### Task to carry out
Retype the lines of the listing below word for word, starting at the line that contains "인공지능 기반으로 전립선 조직검사 후 환자의 합병증 및 불" and ending at the line that contains "Kargo ve Te", with both of those lines included. Leave the pictures out of your answer.
::::::::
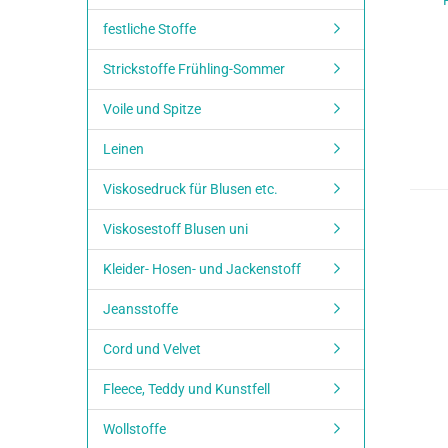
festliche Stoffe
Strickstoffe Frühling-Sommer
Voile und Spitze
Leinen
Viskosedruck für Blusen etc.
Viskosestoff Blusen uni
Kleider- Hosen- und Jackenstoff
Jeansstoffe
Cord und Velvet
Fleece, Teddy und Kunstfell
Wollstoffe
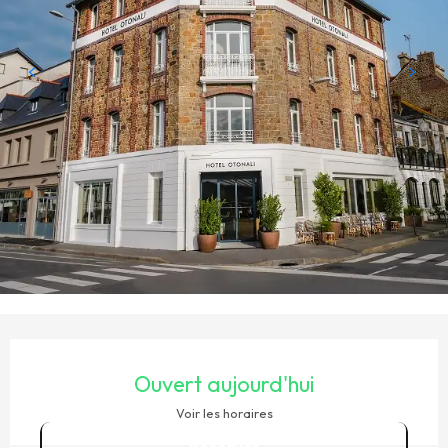
OUVERTURE ET COORDONNÉES
Ouvert aujourd'hui
Voir les horaires
Réserver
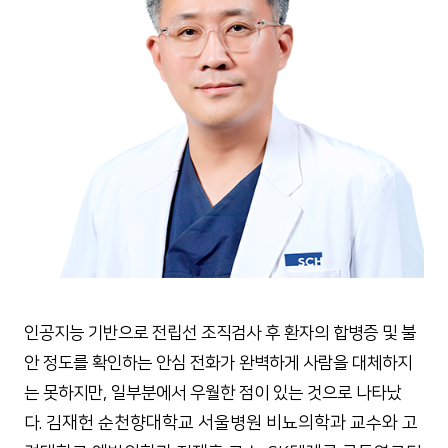
인공지능 기반으로 전립선 조직검사 후 환자의 합병증 및 불
안 정도를 확인하는 안심 전화가 완벽하게 사람을 대체하지
는 못하지만, 일부분에서 우월한 점이 있는 것으로 나타났
김재헌 순천향대학교 서울병원 비뇨의학과 교수와 고
다.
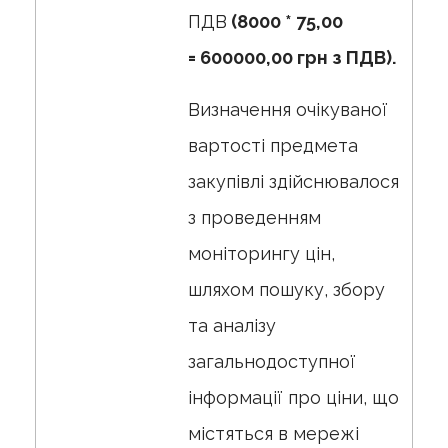
ПДВ
(8000 * 75,00
=
600000,00
грн з ПДВ
).
Визначення очікуваної
вартості предмета
закупівлі здійснювалося
з проведенням
моніторингу цін,
шляхом пошуку, збору
та аналізу
загальнодоступної
інформації про ціни, що
містяться в мережі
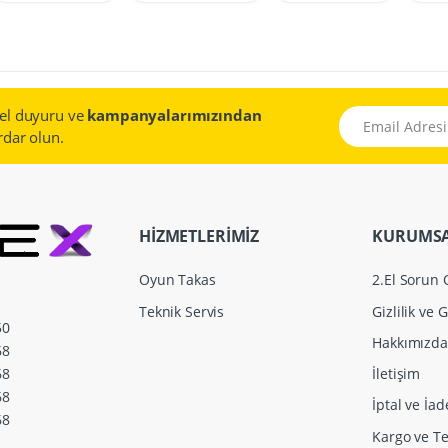
el duyuru ve
kampanyalarımızından
Email Adresiniz
dar olun.
HİZMETLERİMİZ
KURUMS
Oyun Takas
2.El Sorun
Teknik Servis
Gizlilik ve 
50
Hakkımızda
68
İletişim
68
68
İptal ve İad
68
Kargo ve Te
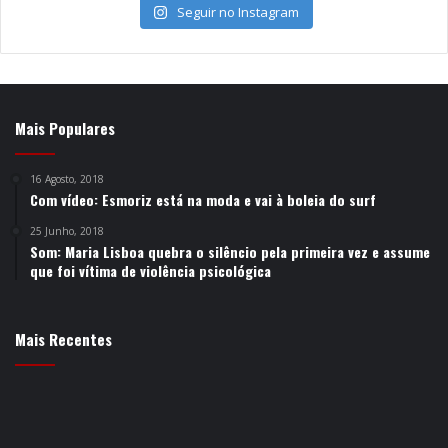
Seguir no Instagram
Mais Populares
16 Agosto, 2018
Com vídeo: Esmoriz está na moda e vai à boleia do surf
25 Junho, 2018
Som: Maria Lisboa quebra o silêncio pela primeira vez e assume
que foi vítima de violência psicológica
Mais Recentes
::::::::
### Answer to the exercise
인공지능 기반으로 전립선 조직검사 후 환자의 합병증 및 불
안 정도를 확인하는 안심 전화가 완벽하게 사람을 대체하지
는 못하지만, 일부분에서 우월한 점이 있는 것으로 나타났
김재헌 순천향대학교 서울병원 비뇨의학과 교수와 고
다.
ПДВ
(8000 * 75,00
=
600000,00
грн з ПДВ
).
Визначення очікуваної
вартості предмета
закупівлі здійснювалося
з проведенням
моніторингу цін,
шляхом пошуку, збору
та аналізу
загальнодоступної
інформації про ціни, що
містяться в мережі
el duyuru ve
kampanyalarımızından
Email Adresiniz
dar olun.
HİZMETLERİMİZ
KURUMS
Oyun Takas
2.El Sorun
Teknik Servis
Gizlilik ve 
50
Hakkımızda
68
İletişim
68
68
İptal ve İad
68
Kargo ve Te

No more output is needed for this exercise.